§ **What you are asked to do**
Would you return, word for word, the lines of the data below from the line with "2011, 2013 y 2014 por el investigador" through the line with "pero he visto", and no others?

*** Opening of Data listing ***

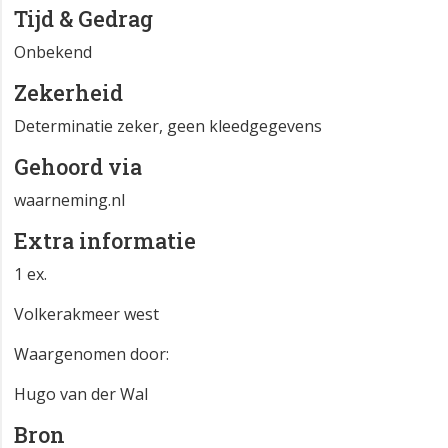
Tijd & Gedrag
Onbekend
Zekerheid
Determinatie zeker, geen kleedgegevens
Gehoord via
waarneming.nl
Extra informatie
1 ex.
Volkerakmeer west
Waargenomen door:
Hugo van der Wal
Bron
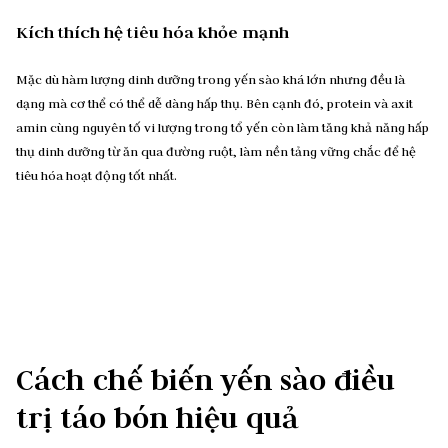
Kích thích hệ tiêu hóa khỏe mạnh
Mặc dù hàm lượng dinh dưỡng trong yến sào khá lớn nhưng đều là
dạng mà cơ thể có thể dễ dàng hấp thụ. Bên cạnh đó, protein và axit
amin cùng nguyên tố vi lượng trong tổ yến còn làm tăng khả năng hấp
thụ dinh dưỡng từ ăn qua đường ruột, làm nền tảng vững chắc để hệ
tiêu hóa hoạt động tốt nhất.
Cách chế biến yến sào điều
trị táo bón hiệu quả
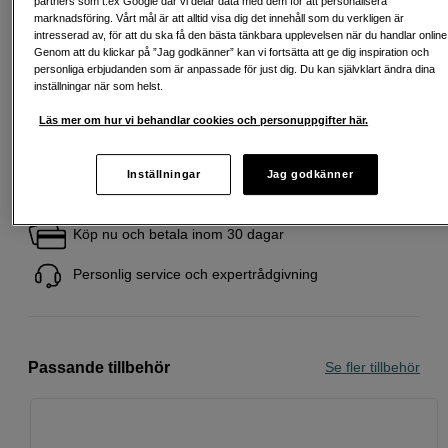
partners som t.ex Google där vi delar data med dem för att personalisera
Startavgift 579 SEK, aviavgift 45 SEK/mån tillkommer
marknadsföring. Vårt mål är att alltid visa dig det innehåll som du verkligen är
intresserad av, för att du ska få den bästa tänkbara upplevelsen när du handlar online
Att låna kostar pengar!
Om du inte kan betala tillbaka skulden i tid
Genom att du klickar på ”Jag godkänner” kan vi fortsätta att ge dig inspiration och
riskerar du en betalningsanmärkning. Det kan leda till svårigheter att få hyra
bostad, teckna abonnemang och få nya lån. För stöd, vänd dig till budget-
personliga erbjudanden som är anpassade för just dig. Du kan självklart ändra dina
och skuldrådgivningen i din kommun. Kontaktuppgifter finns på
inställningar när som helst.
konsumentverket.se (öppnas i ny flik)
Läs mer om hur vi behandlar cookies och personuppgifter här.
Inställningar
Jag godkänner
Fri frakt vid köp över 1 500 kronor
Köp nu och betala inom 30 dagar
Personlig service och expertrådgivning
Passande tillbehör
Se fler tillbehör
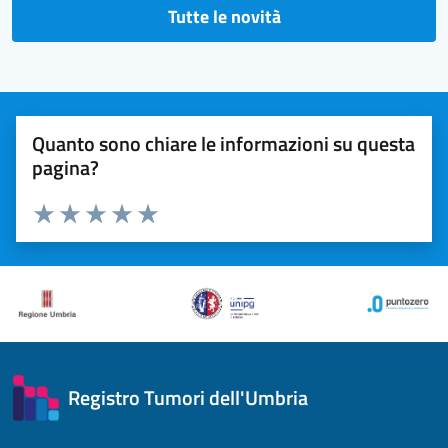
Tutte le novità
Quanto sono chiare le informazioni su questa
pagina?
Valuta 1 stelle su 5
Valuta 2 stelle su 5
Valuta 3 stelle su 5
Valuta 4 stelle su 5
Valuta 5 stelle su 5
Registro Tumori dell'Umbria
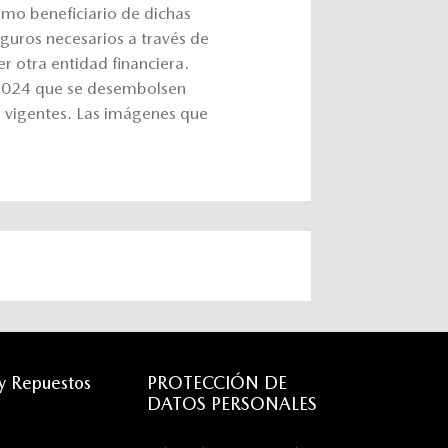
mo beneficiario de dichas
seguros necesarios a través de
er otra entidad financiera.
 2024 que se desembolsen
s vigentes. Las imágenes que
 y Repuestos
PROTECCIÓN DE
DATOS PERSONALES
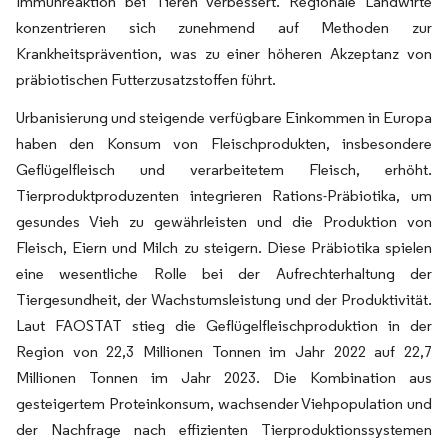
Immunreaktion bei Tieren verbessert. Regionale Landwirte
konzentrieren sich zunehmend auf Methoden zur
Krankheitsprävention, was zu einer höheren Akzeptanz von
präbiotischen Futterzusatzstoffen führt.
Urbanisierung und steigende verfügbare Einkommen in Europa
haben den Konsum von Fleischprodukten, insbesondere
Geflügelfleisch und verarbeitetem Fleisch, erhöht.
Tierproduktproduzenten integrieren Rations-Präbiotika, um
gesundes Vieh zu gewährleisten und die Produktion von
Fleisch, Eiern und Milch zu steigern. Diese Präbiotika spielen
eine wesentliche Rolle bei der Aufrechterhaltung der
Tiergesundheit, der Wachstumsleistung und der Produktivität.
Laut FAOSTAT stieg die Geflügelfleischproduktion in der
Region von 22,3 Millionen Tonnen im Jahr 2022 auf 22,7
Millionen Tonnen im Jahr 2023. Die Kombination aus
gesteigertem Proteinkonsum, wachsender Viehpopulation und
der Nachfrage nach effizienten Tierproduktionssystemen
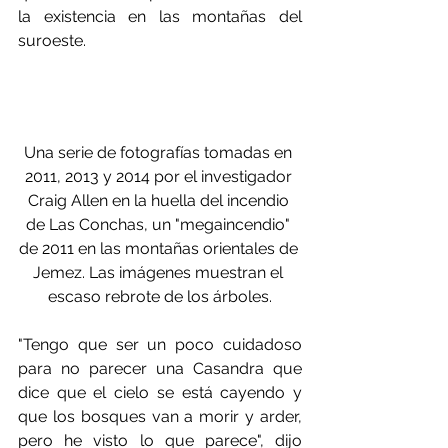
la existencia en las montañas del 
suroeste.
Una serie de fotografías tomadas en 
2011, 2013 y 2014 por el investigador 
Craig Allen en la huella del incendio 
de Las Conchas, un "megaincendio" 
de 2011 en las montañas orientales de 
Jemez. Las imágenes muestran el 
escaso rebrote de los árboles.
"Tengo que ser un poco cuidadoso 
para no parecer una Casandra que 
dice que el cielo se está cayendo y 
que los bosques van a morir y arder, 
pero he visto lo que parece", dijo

*** Close of Data listing ***
*** Opening of Data listing ***

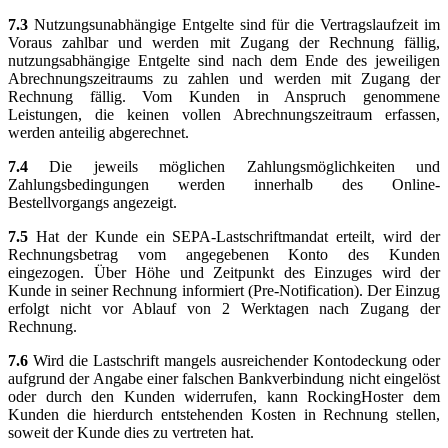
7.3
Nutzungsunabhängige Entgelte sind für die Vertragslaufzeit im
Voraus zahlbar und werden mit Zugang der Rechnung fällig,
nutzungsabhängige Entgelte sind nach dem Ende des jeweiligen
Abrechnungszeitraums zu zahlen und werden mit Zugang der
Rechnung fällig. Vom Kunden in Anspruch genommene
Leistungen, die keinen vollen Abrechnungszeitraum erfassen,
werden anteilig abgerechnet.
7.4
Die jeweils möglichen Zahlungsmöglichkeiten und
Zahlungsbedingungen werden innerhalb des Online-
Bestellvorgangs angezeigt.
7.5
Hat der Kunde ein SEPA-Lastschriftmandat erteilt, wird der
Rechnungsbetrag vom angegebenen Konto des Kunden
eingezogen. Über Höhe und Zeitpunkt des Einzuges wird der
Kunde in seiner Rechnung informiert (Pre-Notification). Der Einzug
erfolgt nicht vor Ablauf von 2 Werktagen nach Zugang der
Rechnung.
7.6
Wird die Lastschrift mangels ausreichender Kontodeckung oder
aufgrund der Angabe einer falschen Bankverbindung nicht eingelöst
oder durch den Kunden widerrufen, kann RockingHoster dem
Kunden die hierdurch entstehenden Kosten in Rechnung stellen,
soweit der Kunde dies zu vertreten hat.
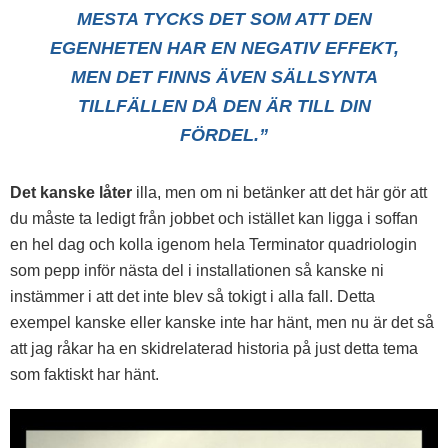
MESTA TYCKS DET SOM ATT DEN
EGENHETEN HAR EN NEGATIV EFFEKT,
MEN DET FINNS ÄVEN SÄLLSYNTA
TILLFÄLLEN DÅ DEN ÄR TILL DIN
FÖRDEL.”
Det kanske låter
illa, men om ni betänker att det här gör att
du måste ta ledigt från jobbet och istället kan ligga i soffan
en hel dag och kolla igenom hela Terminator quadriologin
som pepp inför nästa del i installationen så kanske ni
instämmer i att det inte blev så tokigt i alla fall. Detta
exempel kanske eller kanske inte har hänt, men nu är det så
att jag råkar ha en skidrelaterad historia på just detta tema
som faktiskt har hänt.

*** Close of Data listing ***

§ **Output below**
2011, 2013 y 2014 por el investigador 
Craig Allen en la huella del incendio 
de Las Conchas, un "megaincendio" 
de 2011 en las montañas orientales de 
Jemez. Las imágenes muestran el 
escaso rebrote de los árboles.
"Tengo que ser un poco cuidadoso 
para no parecer una Casandra que 
dice que el cielo se está cayendo y 
que los bosques van a morir y arder, 
pero he visto lo que parece", dijo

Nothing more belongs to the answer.